The stakes have risen further recently. Investors have launched a suit against Kinross Gold Corporation, which wrote down $2.5 billion on a mine in Africa. In this case, the plaintiffs had to accept a third party funding agreement that could give the financing company 10 percent of the winnings, with no cap. (The hearing on the motion was before Mr. Justice Perell on July 22, and his reasons are not yet reported.)
There is a Class Proceedings Fund (CPF) in Ontario which is sometimes available, but it turned down the Kinross applicants. However, the issue is not about the CPF versus third party funders. The issue is how much is going to be left for the class claimants. All too often, costs eat up most of the winnings, and the class members get a nominal award even if they win.
A solution to this situation is perhaps implicit in Justice Strathy’s comments. Ontario’s law should be changed so that the representative plaintiff is not liable for the other party’s costs. This was recommended by the Law Reform Commission prior to the passage of the Class Proceedings Act, 1992, SO 1992, c 6. That is the approach taken in British Columbia and a number of other provinces.
This will lead to some cases where a winning defendant has to bear the burden of its own legal costs. There is some risk of unfairness to defendants if they win, and are not awarded costs, but this should be handled through other means. Currently, the threshold for cause of action in class actions is the same as in any other type of action: “plain and obvious” that the plaintiff cannot succeed, as stated in Fulawka v. Bank of Nova Scotia, 2012 ONCA 443 (para. 42). This threshold is arguably too low. Given the higher costs of class actions, it seems to be economically unwise to have the same criterion as for ordinary cases.
It is unlikely that the current legislative scheme is optimal. As suggested by Drew Hasselback, legal columnist of the Financial Post, part of the problem is also the range of motions that create delays and drive up costs in class proceedings.

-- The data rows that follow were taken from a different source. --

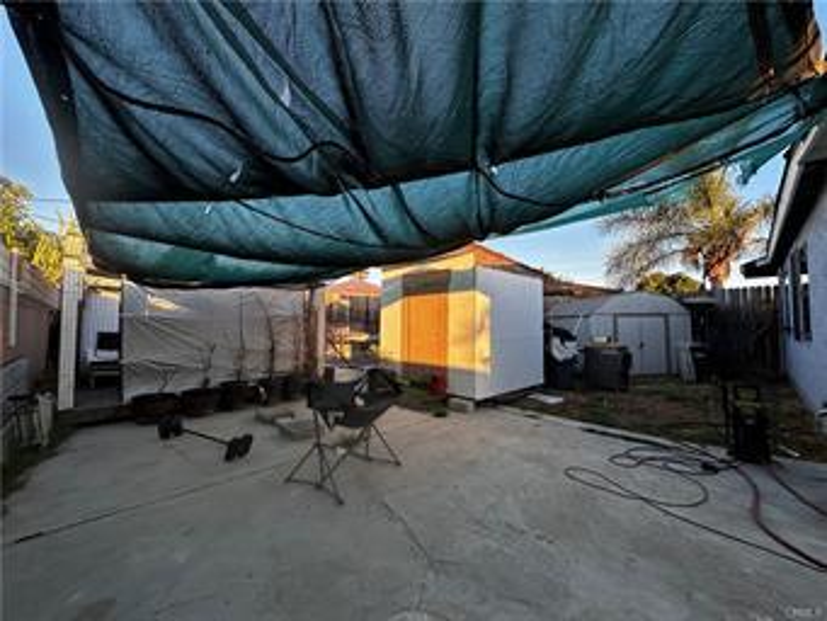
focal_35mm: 14
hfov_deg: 102.0
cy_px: 310
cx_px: 414
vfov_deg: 85.7
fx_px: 335
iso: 40
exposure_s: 1/394
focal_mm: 2.22
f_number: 2.2
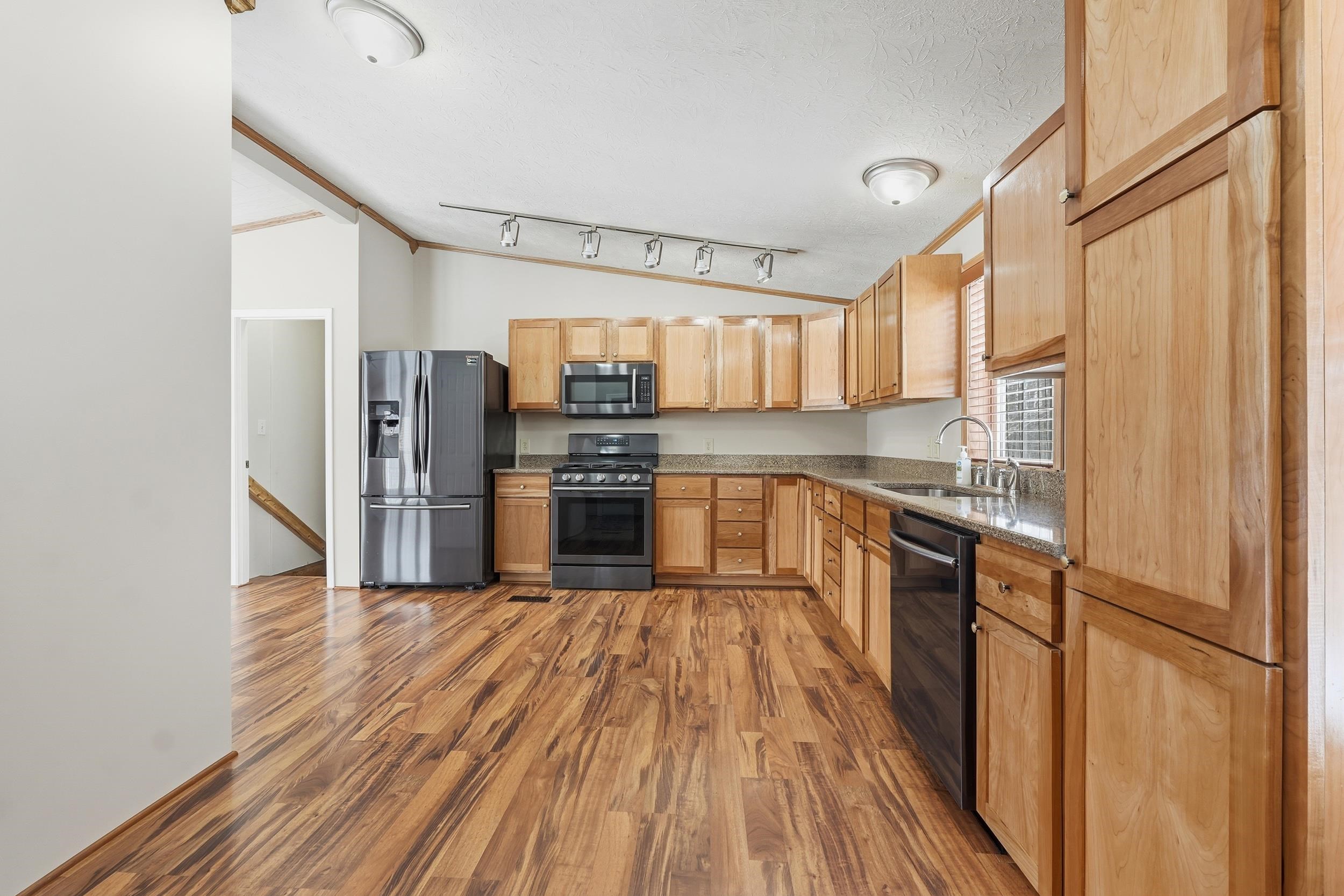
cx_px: 672
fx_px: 560
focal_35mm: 15
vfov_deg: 77.3
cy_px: 448
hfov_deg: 100.4
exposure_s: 1/60
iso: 100
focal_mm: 10
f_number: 9
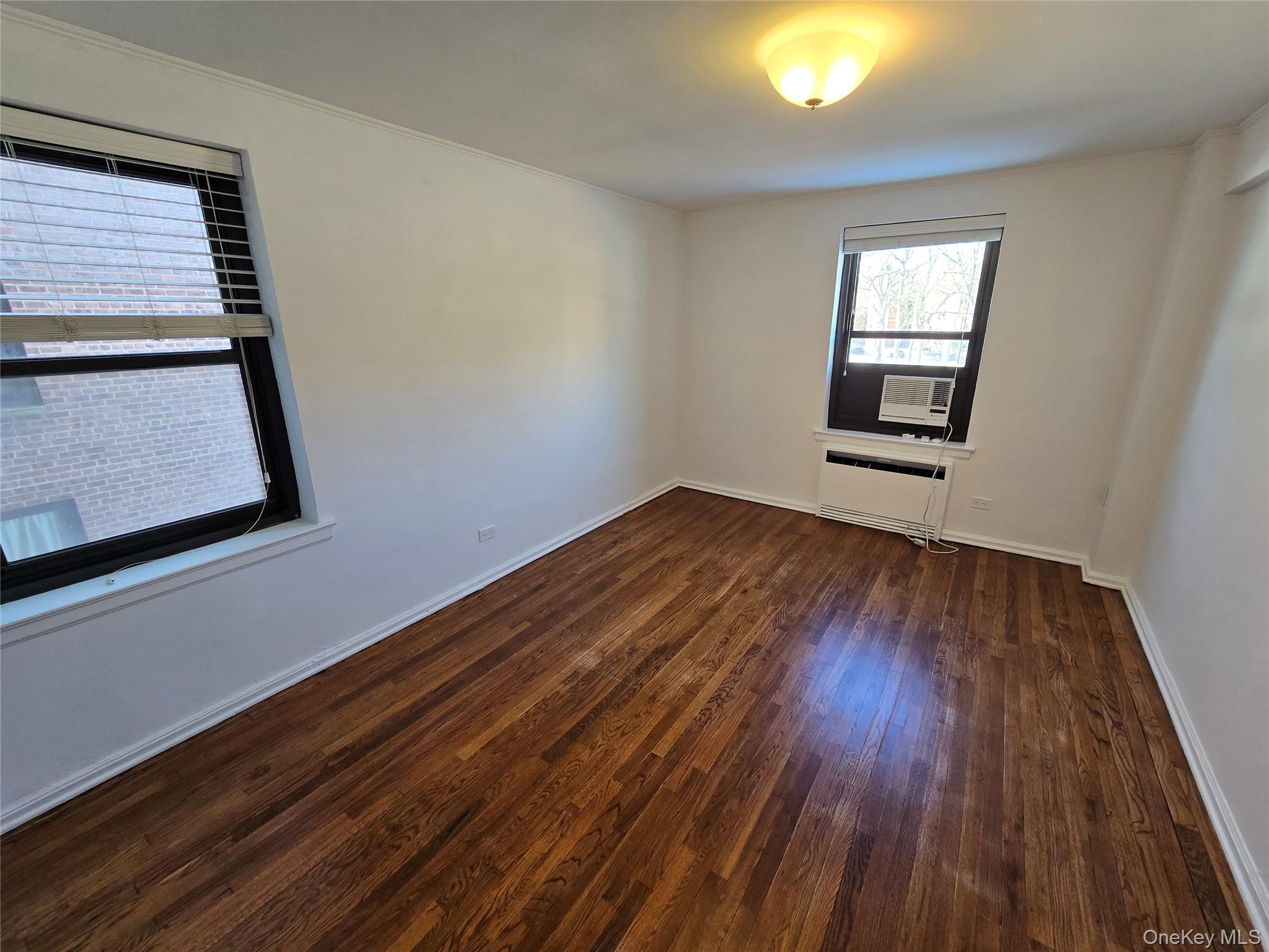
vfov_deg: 89.9
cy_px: 476
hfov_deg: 106.2
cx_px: 634
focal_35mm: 13
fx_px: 477
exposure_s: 1/60
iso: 160
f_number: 2.2
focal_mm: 2.2
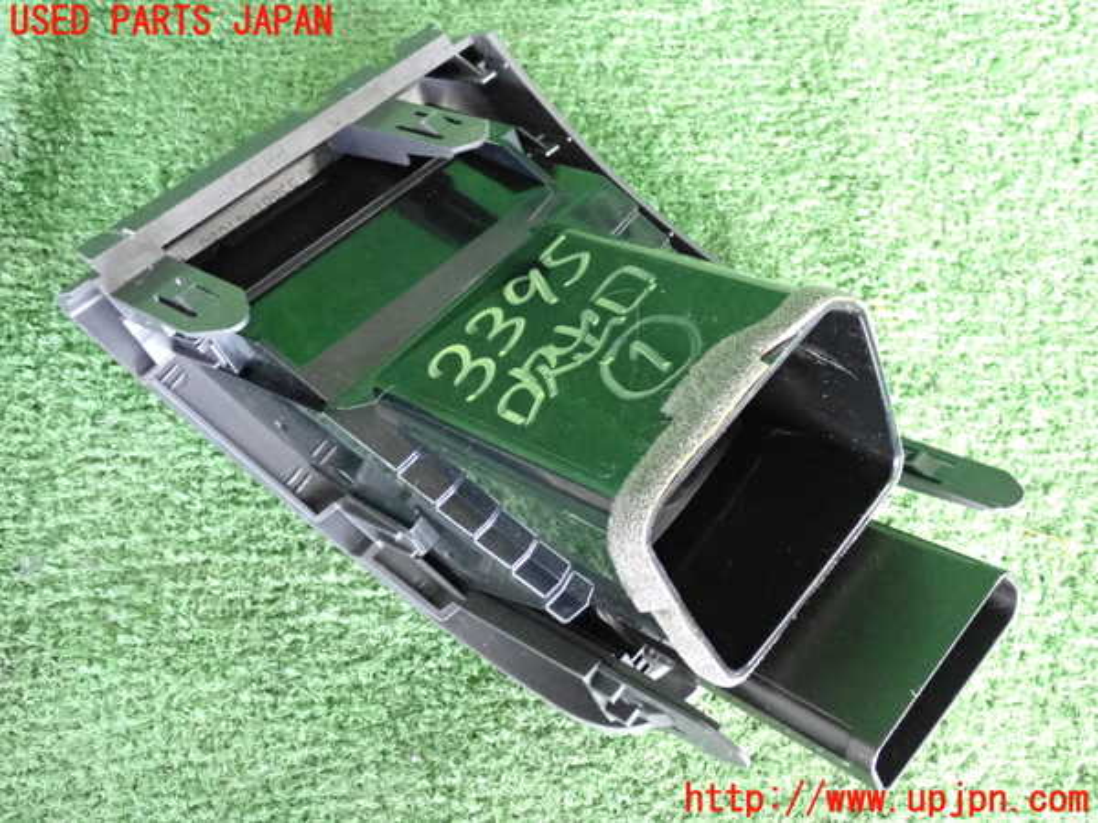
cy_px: 412
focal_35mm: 44
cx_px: 549
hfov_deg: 42.9
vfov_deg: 32.9
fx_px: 1396
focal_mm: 7.84
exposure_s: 1/125
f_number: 2.9
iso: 2500
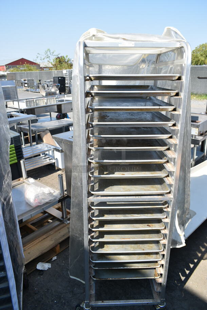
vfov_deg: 67.3
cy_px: 155
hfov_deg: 48.0
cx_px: 104
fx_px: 233
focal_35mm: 27
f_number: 7.1
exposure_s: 1/160
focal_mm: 18
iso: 100
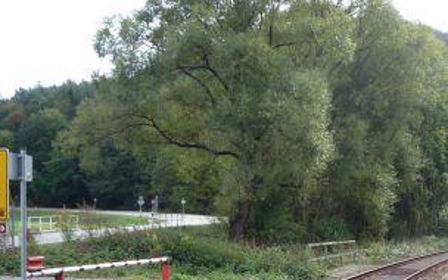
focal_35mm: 62
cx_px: 273
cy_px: 239
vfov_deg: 20.6
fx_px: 757
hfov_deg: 32.9
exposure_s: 1/200
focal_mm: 5.2
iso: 100
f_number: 4
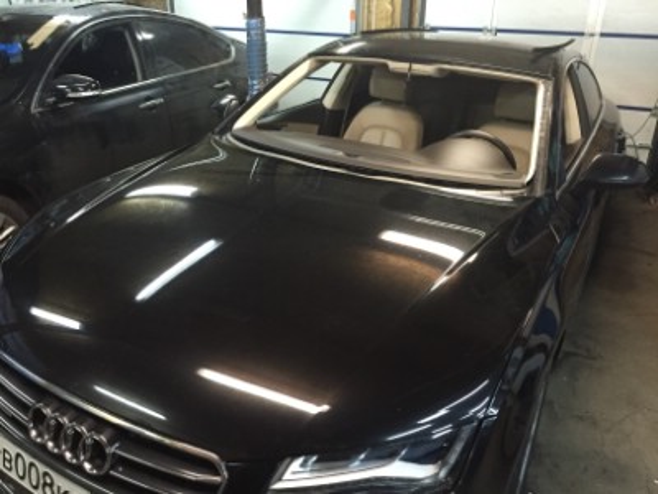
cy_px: 247
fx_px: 551
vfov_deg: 48.2
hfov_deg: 61.7
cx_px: 329
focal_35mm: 29
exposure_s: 1/20
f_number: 2.2
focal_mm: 4.15
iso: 250
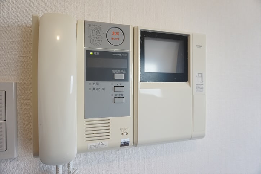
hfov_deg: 73.8
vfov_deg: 53.0
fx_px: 174
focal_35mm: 24
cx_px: 130
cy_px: 87
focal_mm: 16
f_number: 4
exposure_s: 1/60
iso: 320
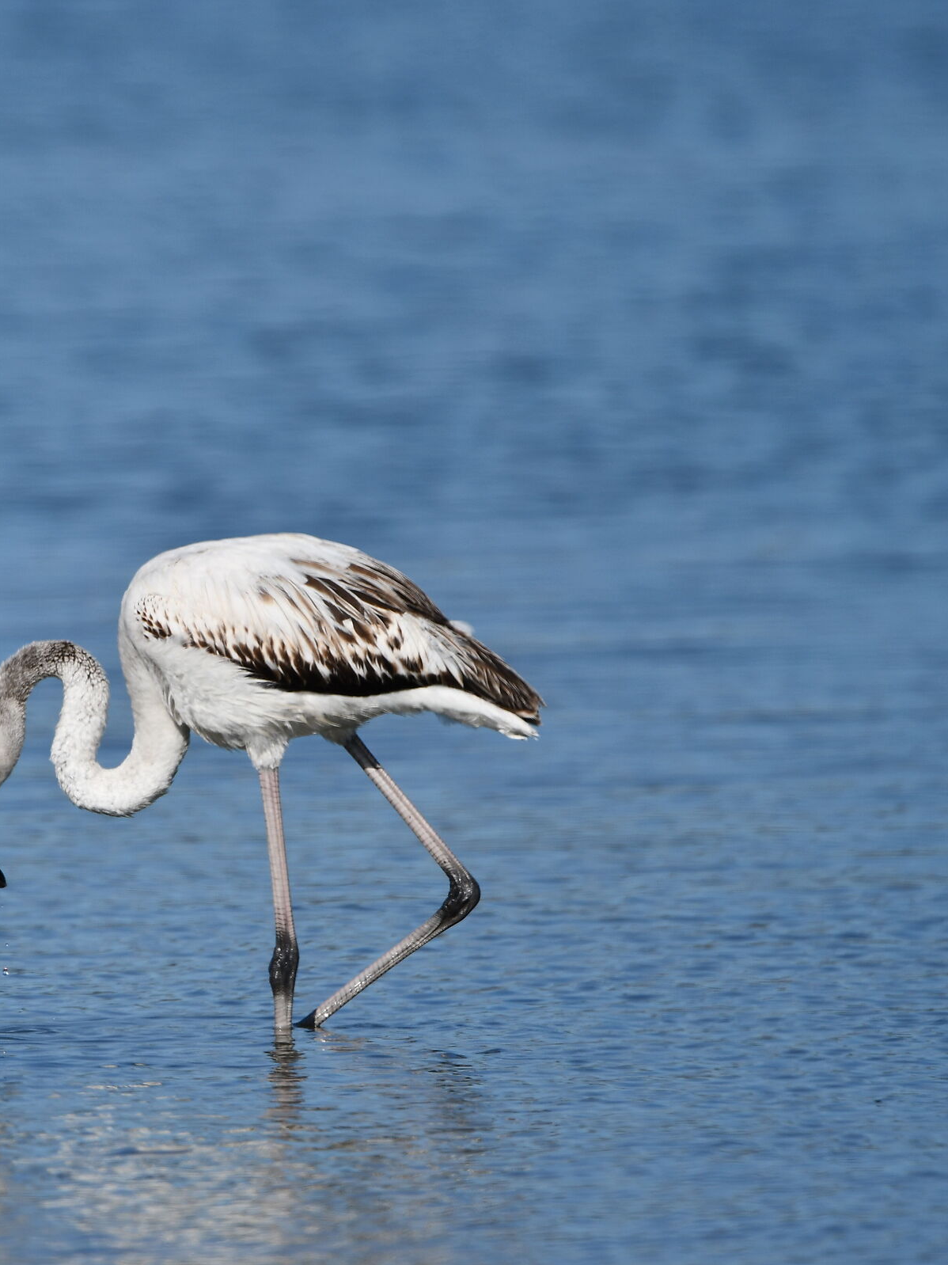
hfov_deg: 1.1
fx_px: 47482
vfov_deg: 1.5
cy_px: 632
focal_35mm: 1300
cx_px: 48
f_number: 6.3
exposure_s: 1/1250
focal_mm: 600
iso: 100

Is there a risk that this would increase litigation, including cases that lack merit? The class action lawyers themselves, who work for nothing if they do not win, are likely to be reasonably careful gatekeepers. A foreign vulture fund is unlikely to make its decision based on the merits of the case, and would base its decision more on factors such as how likely the defendant is to settle quickly.
Legislative reform ought to be considered to regulate this issue, and to relieve representative plaintiffs of the risk of adverse cost penalties. The “grim reality” that Justice Strathy alluded to can be overcome through shrewd legislative reforms.